[WHAT TO DO] An exact repetition of every entry, with no images, is the required answer.

[MATERIAL FOR THE TASK]
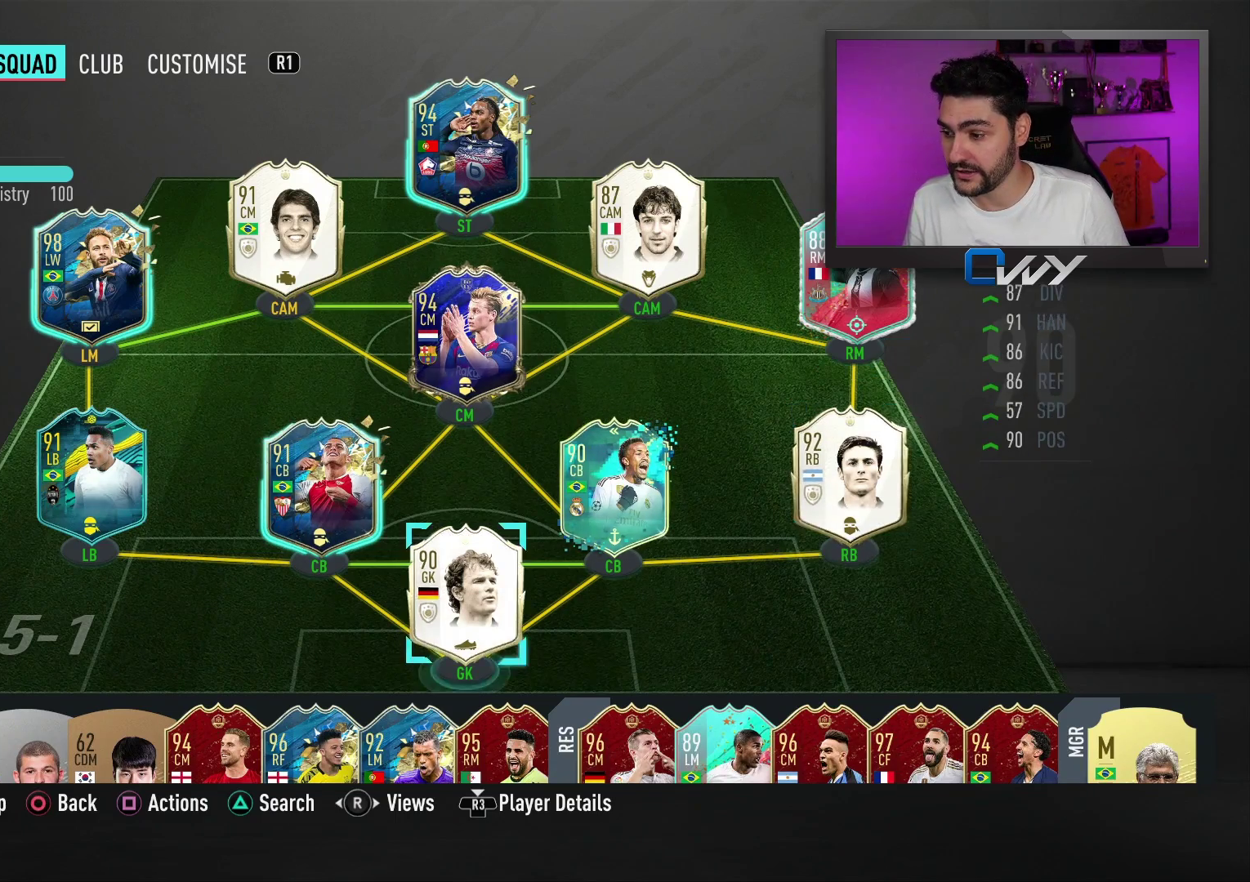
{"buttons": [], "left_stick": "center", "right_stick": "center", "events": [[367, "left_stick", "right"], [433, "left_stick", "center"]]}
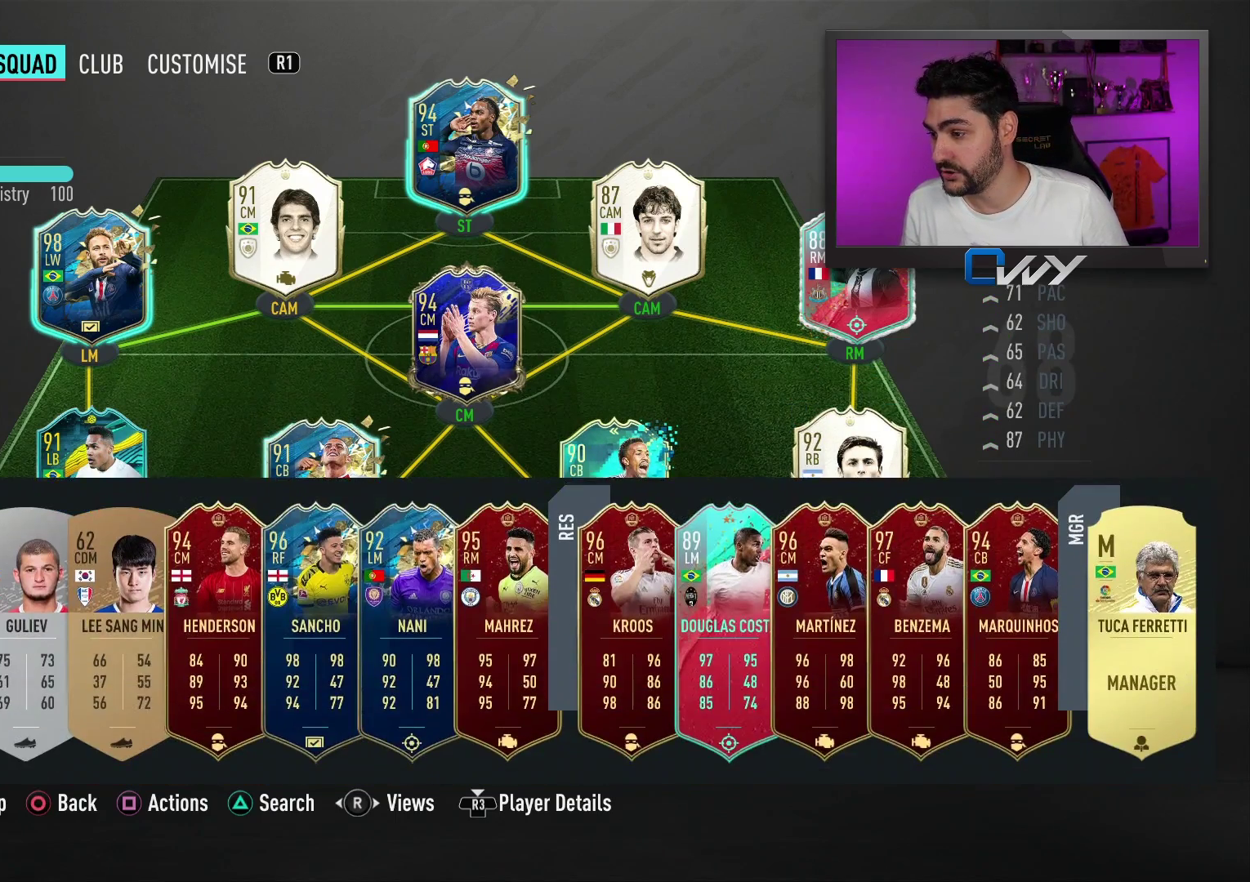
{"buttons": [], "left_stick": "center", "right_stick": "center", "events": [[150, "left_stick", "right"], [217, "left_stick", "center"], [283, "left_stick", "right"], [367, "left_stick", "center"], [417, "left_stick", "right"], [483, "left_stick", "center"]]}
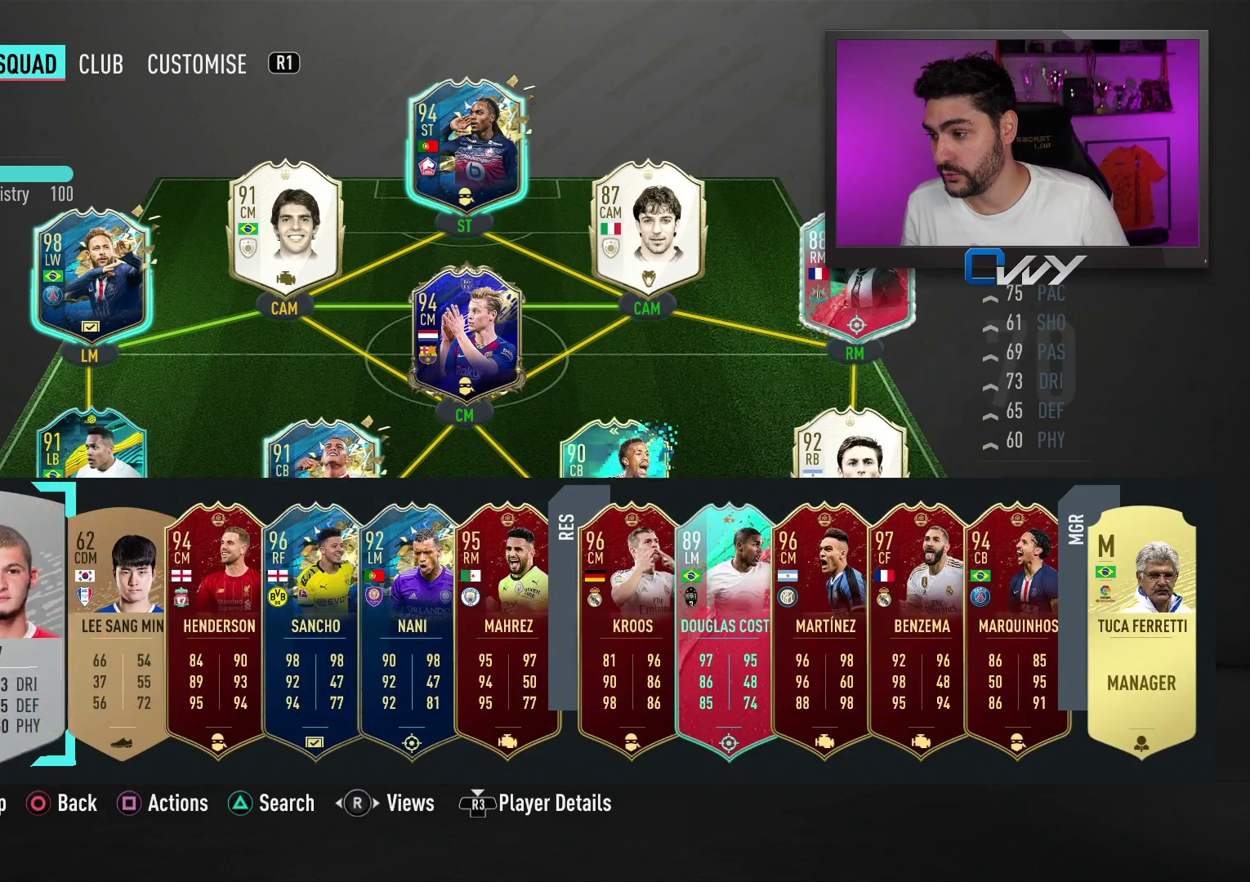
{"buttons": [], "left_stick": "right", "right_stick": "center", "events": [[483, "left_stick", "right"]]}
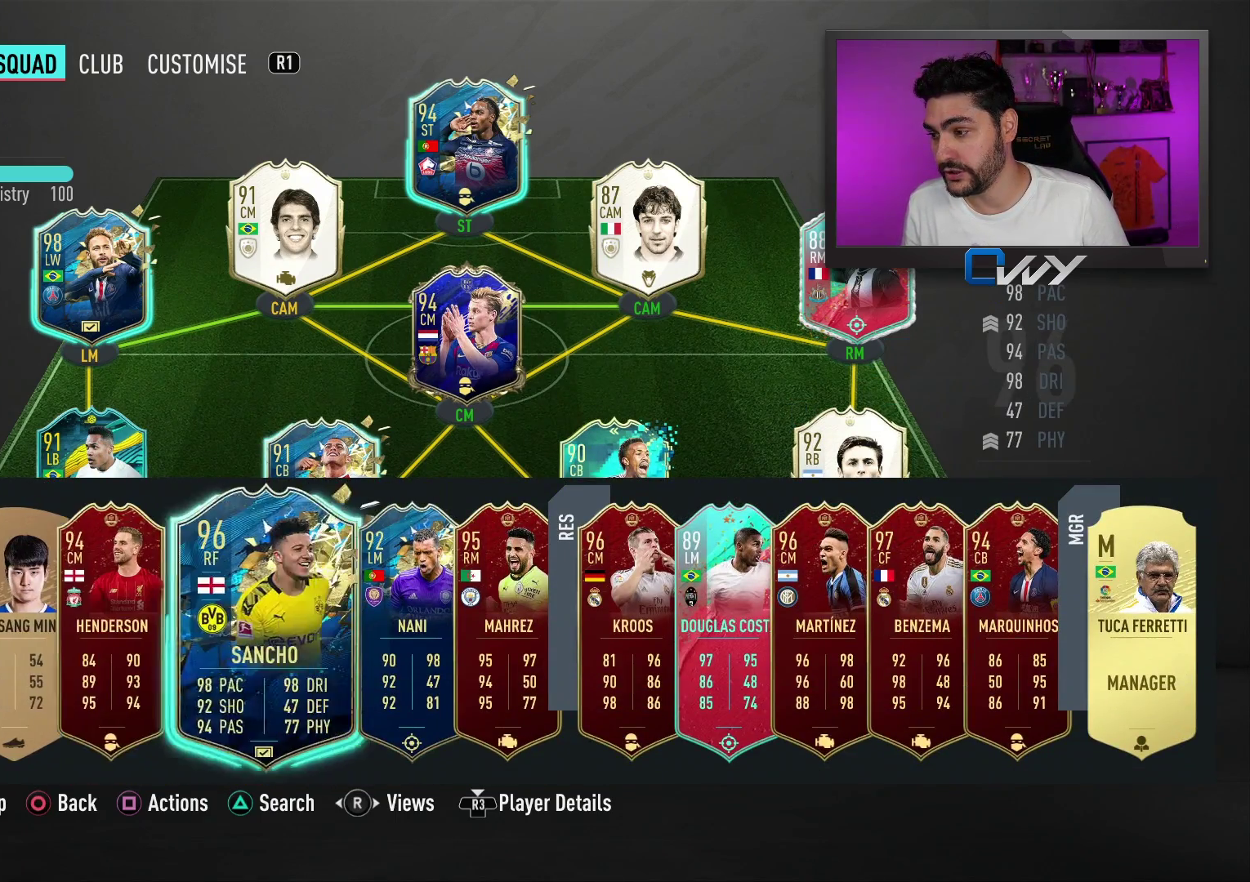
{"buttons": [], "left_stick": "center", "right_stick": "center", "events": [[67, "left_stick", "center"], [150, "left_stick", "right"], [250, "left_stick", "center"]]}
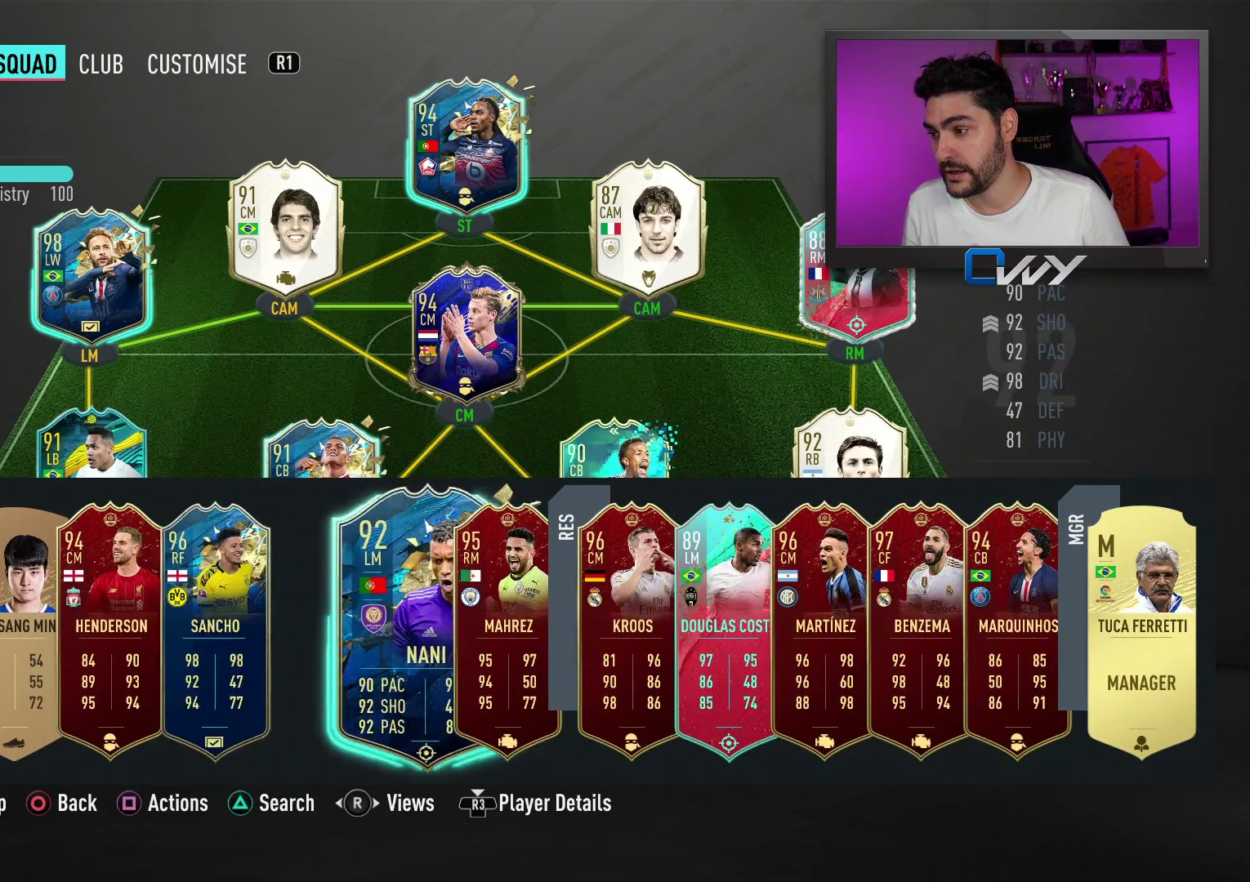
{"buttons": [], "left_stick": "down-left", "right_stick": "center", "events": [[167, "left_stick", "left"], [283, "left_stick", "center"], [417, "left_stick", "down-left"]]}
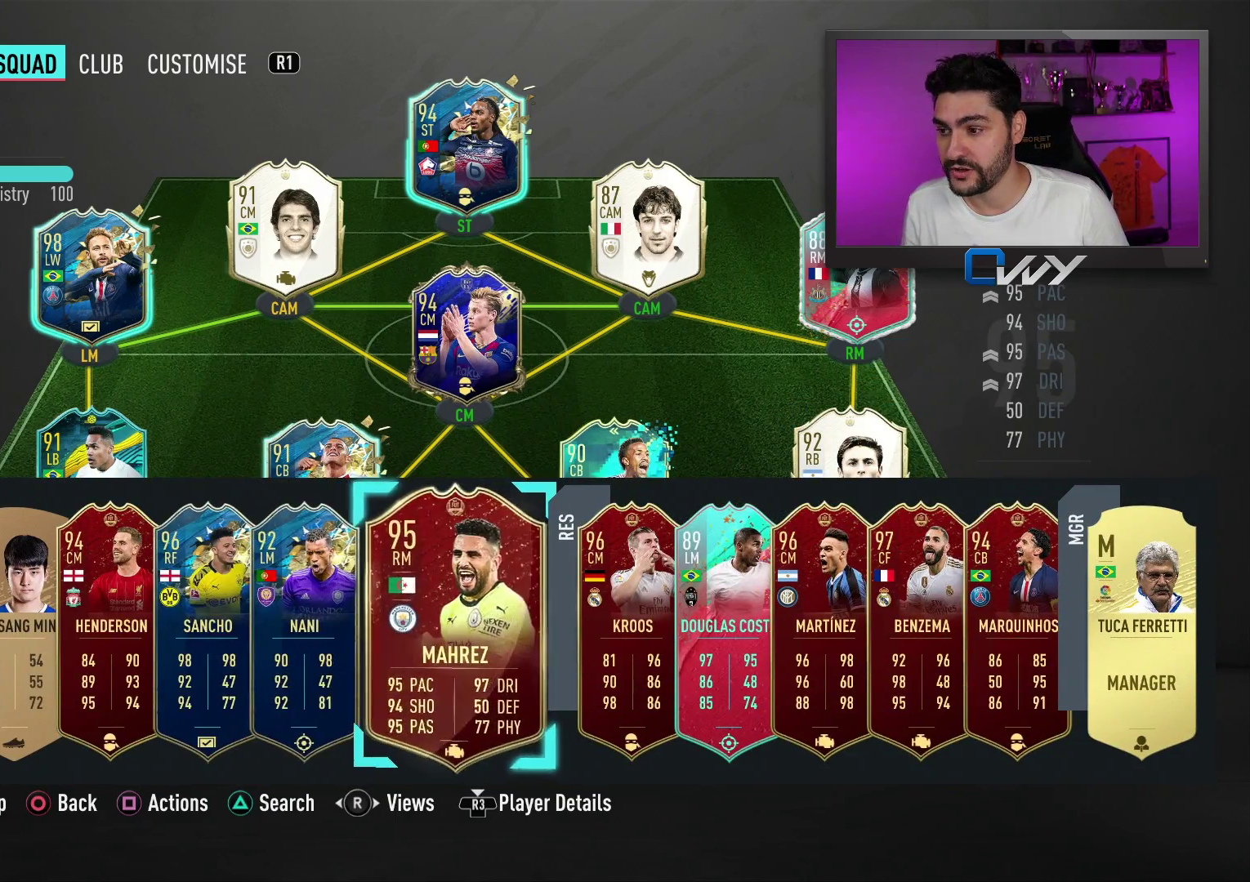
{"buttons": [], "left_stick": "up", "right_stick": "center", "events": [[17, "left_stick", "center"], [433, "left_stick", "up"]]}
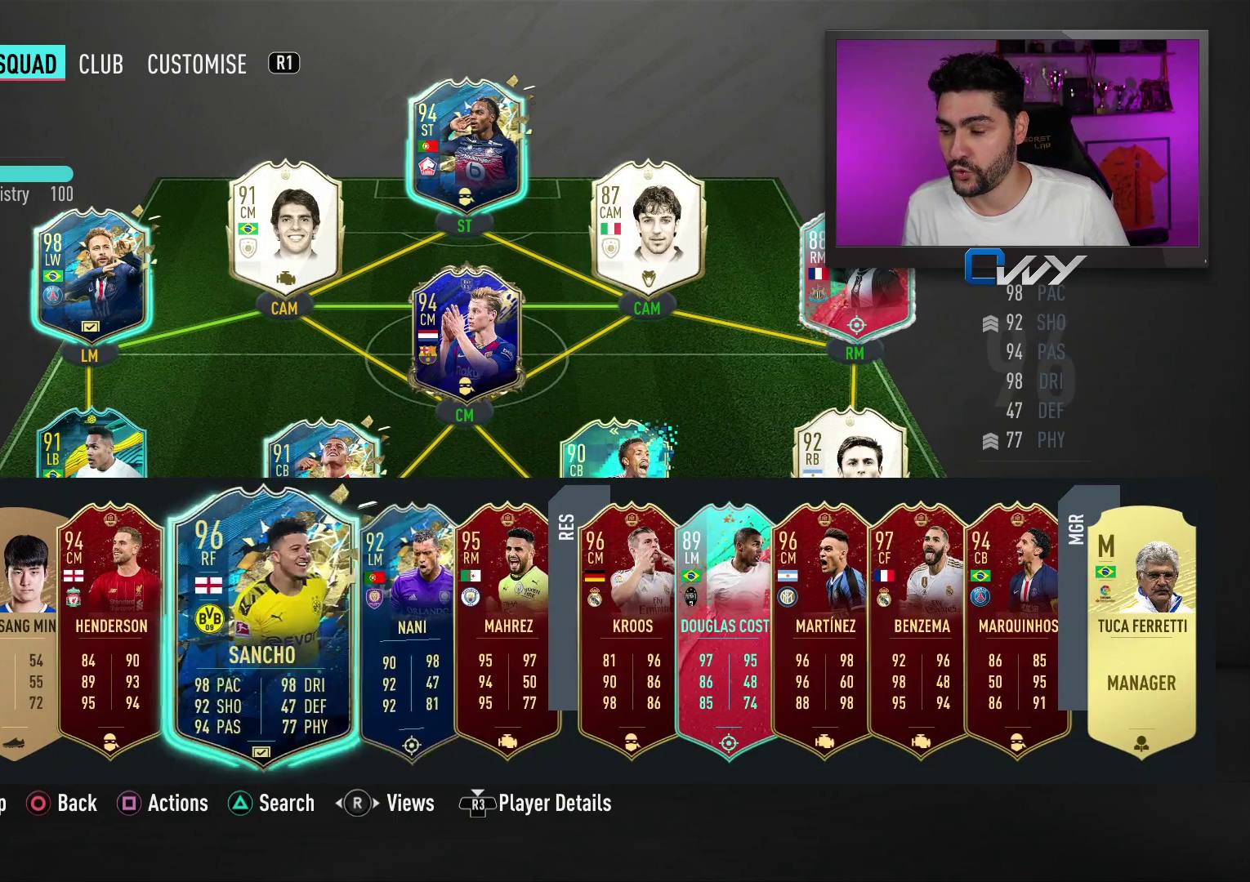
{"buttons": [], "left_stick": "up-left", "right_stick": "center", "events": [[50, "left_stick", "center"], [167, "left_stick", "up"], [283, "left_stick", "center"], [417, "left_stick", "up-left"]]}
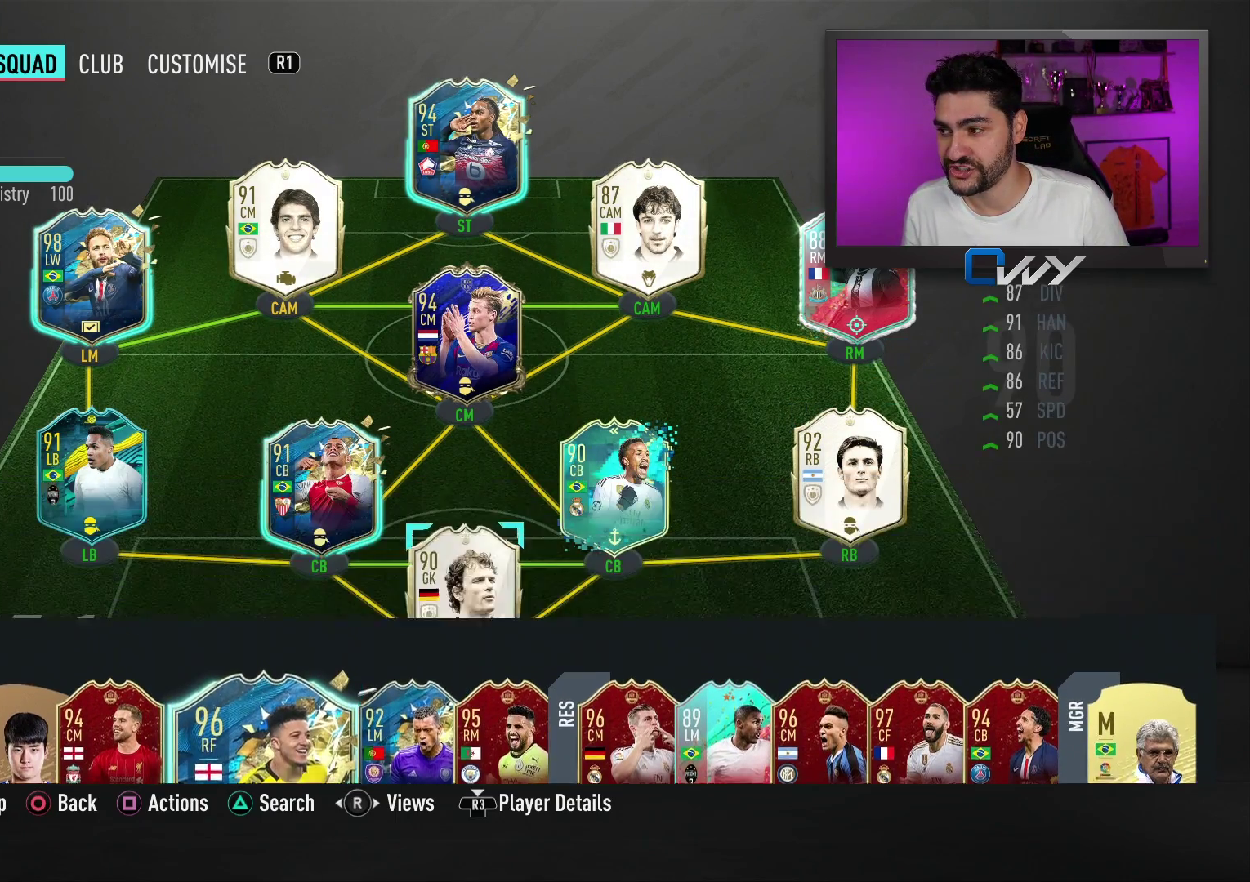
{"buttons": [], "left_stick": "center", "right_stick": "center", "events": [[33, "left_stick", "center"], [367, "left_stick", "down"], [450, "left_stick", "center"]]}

[ANSWER TO THE EXERCISE]
{"buttons": [], "left_stick": "center", "right_stick": "center", "events": [[367, "left_stick", "right"], [433, "left_stick", "center"]]}
{"buttons": [], "left_stick": "center", "right_stick": "center", "events": [[150, "left_stick", "right"], [217, "left_stick", "center"], [283, "left_stick", "right"], [367, "left_stick", "center"], [417, "left_stick", "right"], [483, "left_stick", "center"]]}
{"buttons": [], "left_stick": "right", "right_stick": "center", "events": [[483, "left_stick", "right"]]}
{"buttons": [], "left_stick": "center", "right_stick": "center", "events": [[67, "left_stick", "center"], [150, "left_stick", "right"], [250, "left_stick", "center"]]}
{"buttons": [], "left_stick": "down-left", "right_stick": "center", "events": [[167, "left_stick", "left"], [283, "left_stick", "center"], [417, "left_stick", "down-left"]]}
{"buttons": [], "left_stick": "up", "right_stick": "center", "events": [[17, "left_stick", "center"], [433, "left_stick", "up"]]}
{"buttons": [], "left_stick": "up-left", "right_stick": "center", "events": [[50, "left_stick", "center"], [167, "left_stick", "up"], [283, "left_stick", "center"], [417, "left_stick", "up-left"]]}
{"buttons": [], "left_stick": "center", "right_stick": "center", "events": [[33, "left_stick", "center"], [367, "left_stick", "down"], [450, "left_stick", "center"]]}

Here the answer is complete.